(TASK BRIEF): Each line of the entries below that holds "left" is needed, copied in full.

(INPUT RECORDS):
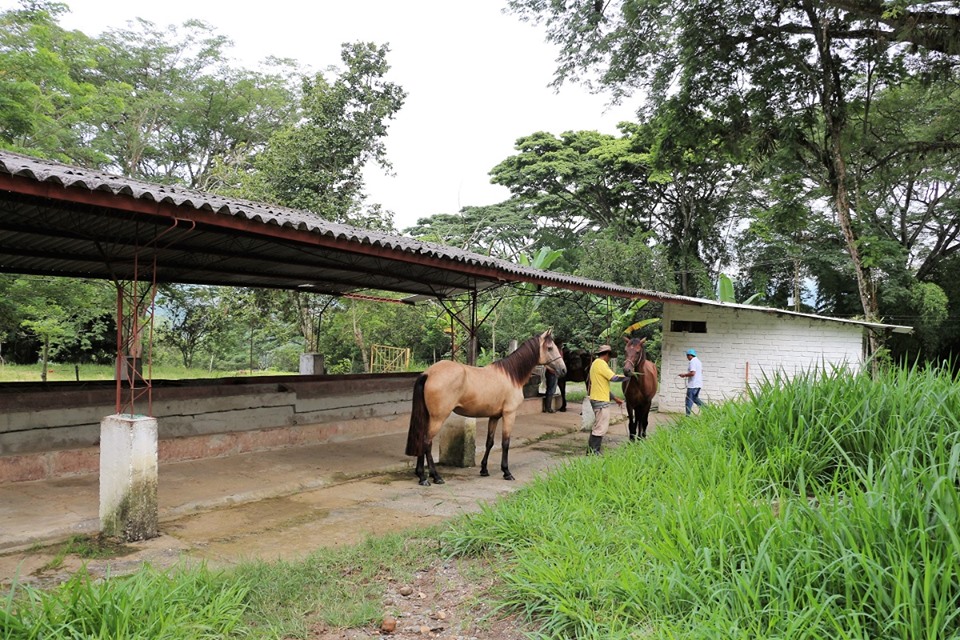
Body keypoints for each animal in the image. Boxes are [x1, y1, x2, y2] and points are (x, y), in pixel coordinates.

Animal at [405, 330, 567, 486]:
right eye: (550, 348)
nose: (564, 370)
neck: (511, 375)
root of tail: (428, 373)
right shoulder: (509, 414)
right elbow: (505, 443)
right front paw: (506, 472)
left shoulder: (494, 416)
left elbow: (490, 442)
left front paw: (484, 469)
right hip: (438, 418)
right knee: (426, 442)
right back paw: (432, 477)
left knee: (422, 441)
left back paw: (422, 475)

(ANSWER SPACE):
left shoulder: (494, 416)
left elbow: (490, 442)
left front paw: (484, 469)
left knee: (422, 441)
left back paw: (422, 475)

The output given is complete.